The GPL is essentially the word of God, look at it as the 13th commandment: Thou Shalt Distribute The Source And Any Chamges Made Unto It To All Those Who Ask. When God created Adam and Eve he made it such that when they procreate, each of them combine to make the new item and the source modification is passed on down the generations. It is no co-incidence that Richard Stallman appears as we envisage God to appear for he is a true prophet of our time, a visionary who is putting Gods voice into the digital age.

The fact that these heathens dared ignore Gods word and packaged the games without copying.txt is absolutely unforgivable. They will surely rot for eternity in hell as no doubt you who support them will too.

…Which is an interesting take on the GPL that I haven’t necessary seen before. I’ve heard of GNU zealots, but this might take the cake.

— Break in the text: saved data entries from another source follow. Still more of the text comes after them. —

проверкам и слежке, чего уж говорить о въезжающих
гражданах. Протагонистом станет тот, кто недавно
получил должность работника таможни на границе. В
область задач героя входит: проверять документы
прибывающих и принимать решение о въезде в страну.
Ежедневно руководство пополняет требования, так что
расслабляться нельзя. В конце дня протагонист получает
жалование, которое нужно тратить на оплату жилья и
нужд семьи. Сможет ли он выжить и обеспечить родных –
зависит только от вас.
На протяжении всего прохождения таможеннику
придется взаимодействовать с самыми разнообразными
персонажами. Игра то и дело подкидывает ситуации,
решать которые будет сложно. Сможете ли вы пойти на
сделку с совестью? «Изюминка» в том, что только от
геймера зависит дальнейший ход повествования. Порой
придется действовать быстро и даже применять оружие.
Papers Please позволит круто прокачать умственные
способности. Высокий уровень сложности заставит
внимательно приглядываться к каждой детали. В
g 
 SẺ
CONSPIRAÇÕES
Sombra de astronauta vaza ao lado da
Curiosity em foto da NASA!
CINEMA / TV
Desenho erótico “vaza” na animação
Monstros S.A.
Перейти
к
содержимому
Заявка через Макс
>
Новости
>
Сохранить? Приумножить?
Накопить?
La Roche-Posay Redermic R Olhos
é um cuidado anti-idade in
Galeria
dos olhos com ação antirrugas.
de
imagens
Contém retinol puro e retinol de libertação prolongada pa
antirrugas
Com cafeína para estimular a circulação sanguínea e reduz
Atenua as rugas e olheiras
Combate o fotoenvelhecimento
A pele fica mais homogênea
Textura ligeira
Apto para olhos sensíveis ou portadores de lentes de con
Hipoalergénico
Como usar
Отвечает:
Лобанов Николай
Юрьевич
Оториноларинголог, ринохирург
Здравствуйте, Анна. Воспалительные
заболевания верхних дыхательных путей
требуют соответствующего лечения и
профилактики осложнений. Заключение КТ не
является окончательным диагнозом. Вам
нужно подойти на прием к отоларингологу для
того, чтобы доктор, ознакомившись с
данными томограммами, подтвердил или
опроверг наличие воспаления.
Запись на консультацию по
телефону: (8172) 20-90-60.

The DOSBox forums are a contrast in civility and logic. Instead of Valve bashing and zealotry, DOSBox developers call out the exceptions, and update the thread when Valve does something good, such as adding back the COPYING.TXT file via Steam. The developers seem understanding of the situation so far, and while major questions remain around distributing the source of Valve’s changes, the DOSBox team seem to be taking a wait an see approach.

John Carmack, id’s lead developer and co-owner, has always been a friend of the GPL – he has led the open sourcing of most prior games once the licensees are done using them, resulting in successes such as ioquake3. I’m hopeful this will all be resolved in a good way. And I still wish Valve would put a Steam client on Linux (and OSX) too.